26 June 2008

Feels good to be a renter

Now that the housing bubble is less a sphere and more of a soapy mess, oil is up over $140 a barrel, the stock market is at its lowest in 2 years, and the economy is just basically in a huge rut, I would like to congratulate my fellow renters who didn't succumb to peer pressure and buy an overpriced home that costs them $300 in gas a month to commute from. Fortunately I don't think anyone I know falls into that category either, but sadly, many Americans do, and they are now seeing the value of their homes plummet dramatically. 10 grand lost over a couple of years of renting pales in comparison to the hundreds of thousands of dollars some people are watching go down the drain as their house's value simply evaporates.

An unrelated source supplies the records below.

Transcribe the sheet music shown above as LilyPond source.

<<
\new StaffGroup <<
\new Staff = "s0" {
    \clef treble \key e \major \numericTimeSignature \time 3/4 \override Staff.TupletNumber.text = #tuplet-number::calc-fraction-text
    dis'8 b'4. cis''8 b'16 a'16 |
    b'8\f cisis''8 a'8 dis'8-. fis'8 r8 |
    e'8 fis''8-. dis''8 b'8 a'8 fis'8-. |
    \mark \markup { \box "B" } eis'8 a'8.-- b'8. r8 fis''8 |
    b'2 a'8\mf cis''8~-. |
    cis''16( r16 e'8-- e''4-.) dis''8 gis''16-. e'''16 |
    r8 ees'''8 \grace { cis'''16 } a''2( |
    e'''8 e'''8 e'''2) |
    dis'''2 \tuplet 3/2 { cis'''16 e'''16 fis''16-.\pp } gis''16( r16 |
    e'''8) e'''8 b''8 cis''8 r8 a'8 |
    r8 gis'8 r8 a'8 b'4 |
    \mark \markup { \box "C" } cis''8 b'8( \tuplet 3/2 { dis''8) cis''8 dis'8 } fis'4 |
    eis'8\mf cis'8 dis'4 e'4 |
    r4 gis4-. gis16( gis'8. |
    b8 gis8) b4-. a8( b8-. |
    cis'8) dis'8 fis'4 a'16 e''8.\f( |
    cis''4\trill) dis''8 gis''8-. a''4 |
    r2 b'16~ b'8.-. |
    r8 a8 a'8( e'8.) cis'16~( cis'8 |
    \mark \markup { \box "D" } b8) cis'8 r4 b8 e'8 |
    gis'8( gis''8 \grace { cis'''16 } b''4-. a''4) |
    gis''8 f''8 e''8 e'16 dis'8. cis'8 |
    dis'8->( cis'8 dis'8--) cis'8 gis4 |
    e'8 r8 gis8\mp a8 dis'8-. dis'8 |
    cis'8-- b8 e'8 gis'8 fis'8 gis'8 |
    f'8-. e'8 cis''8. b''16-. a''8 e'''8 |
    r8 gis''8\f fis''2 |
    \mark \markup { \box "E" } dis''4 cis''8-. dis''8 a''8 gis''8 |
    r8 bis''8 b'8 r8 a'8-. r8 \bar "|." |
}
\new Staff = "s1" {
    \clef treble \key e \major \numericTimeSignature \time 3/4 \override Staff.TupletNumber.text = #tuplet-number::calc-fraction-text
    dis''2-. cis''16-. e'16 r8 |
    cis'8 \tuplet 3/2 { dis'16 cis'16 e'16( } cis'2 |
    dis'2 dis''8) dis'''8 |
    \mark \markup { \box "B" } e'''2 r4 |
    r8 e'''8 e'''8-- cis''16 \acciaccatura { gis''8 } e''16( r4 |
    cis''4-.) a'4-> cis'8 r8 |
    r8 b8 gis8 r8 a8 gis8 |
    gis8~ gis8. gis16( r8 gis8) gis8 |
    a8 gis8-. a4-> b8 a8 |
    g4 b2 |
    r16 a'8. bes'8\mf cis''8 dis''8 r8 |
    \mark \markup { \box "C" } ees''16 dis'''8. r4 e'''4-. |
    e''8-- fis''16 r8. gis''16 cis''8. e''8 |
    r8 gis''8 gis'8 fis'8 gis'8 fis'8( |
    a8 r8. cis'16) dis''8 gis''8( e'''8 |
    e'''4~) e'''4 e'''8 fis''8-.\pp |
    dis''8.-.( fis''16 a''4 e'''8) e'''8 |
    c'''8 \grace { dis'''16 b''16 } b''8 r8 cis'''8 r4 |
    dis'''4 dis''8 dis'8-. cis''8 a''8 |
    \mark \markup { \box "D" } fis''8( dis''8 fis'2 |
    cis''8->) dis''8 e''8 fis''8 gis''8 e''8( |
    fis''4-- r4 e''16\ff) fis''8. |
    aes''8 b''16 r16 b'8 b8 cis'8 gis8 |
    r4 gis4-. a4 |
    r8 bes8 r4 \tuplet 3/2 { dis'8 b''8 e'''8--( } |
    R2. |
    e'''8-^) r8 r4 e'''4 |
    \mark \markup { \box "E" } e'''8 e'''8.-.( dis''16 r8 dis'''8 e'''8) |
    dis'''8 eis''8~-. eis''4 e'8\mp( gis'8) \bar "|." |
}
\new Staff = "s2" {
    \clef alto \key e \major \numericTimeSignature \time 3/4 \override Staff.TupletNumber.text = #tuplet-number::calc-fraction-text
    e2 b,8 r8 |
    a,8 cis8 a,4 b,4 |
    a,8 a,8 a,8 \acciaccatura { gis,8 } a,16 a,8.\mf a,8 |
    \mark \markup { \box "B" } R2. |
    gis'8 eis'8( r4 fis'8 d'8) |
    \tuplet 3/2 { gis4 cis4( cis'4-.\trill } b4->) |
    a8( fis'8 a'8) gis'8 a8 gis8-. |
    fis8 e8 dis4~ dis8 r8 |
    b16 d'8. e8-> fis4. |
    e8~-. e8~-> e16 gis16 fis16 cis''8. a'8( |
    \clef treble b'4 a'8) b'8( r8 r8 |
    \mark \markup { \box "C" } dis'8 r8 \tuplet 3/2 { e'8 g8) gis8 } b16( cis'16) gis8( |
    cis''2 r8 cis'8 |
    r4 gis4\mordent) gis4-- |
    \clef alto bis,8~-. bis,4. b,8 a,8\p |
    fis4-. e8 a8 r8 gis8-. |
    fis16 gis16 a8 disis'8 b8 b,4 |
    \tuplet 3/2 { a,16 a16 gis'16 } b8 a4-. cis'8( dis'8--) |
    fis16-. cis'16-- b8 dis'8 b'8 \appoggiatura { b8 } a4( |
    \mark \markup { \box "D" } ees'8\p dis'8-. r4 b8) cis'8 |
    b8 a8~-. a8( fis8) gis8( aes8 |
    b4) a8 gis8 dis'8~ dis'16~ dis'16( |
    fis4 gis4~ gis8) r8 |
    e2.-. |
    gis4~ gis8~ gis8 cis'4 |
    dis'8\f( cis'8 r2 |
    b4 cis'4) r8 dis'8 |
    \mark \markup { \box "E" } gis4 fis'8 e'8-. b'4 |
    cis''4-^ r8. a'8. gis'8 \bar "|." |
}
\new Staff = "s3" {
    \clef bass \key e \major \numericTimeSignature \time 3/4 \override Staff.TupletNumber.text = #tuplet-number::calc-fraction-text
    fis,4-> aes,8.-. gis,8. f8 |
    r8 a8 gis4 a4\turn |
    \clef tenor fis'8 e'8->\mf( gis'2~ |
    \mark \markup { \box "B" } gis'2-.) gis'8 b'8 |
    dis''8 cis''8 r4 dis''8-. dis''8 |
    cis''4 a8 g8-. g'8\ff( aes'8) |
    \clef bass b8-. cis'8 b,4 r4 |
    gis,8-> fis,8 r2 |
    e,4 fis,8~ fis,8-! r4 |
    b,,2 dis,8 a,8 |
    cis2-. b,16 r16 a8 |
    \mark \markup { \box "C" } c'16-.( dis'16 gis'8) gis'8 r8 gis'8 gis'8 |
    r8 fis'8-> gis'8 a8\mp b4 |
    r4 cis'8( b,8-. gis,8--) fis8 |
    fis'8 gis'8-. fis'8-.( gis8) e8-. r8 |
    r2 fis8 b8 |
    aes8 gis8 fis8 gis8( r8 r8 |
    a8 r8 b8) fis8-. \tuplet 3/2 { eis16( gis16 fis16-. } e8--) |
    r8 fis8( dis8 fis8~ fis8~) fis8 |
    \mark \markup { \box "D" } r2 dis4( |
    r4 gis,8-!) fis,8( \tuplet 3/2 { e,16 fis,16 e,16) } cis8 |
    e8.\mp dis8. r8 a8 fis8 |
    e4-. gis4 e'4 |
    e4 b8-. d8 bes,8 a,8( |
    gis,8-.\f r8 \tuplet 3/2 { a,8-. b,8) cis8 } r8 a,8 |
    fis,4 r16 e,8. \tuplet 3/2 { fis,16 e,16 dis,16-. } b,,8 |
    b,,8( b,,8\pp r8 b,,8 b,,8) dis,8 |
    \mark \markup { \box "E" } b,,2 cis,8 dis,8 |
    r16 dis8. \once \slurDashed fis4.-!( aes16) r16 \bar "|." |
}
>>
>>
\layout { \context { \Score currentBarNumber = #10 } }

As a self-professed urban pioneer, green economics junkie, and transportation aficionado, I'd like to make a couple of observations to those of you who might consider buying when the market really hits bottom, and those houses are, once again, cheap.
  1. Use your NY Times graphics. I have long been a fan of the outstanding NY Times infographics department, so when they put together an interactive infographic, you can probably assume its going to be top notch. Here, they ask if it is better to buy or to rent, and they let you input all of your own variables. Don't be a tool! Use this tool! (Sorry, couldn't resist)
  2. Don't buy too far away from your city center. Where do you work? Where do you buy groceries? Where do you go to the movies? How much gas is it going to take to get to all of these places on a regular basis in an average month? This is an issue, folks. Gas isn't getting any cheaper or more practical. $140 a barrel oil could be $300 a barrel oil in a matter of a couple of years. But, don't take it from me.....take it from the experts.
  3. Have an environmentally-conscious architect or contractor friend check out the house independently. You would take a used car to a mechanic friend before you bought it, wouldn't you? So why not have someone who knows about buildings check out your home before you buy it? What if it looks great and has a stellar maintenance record, but poor insulation? A severe lack of insulation will impact your energy bills drastically when the seasons change, and the cost of energy isn't going down either.
  4. Chose something with manageable landscaping. Pretty green lawns take a lot of maintenance and use a lot of water. If you're going to get one, and take care of it properly, for god's sakes, at least get a hand-powered lawn mower (see point #2 for why) and don't complain to me when your water bill comes back.
  5. Don't forget to calculate your homeowner's insurance. And don't forget to add disaster insurance if you live in flood, tornado, or earthquake-prone areas. Global warming isn't going anywhere - and the earth is already angry. Add it in and compare it to the cost of losing, oh I don't know, everything, and take that into account.
So, there you go. Not trying to scare you, just trying to point out some realities that we'll have to face in a world with so many changing paradigms. Happy (house) hunting!

Epilogue, 27 June 2008: Treehugger points out that you don't necessarily have to buy OR rent with this great article. So many options!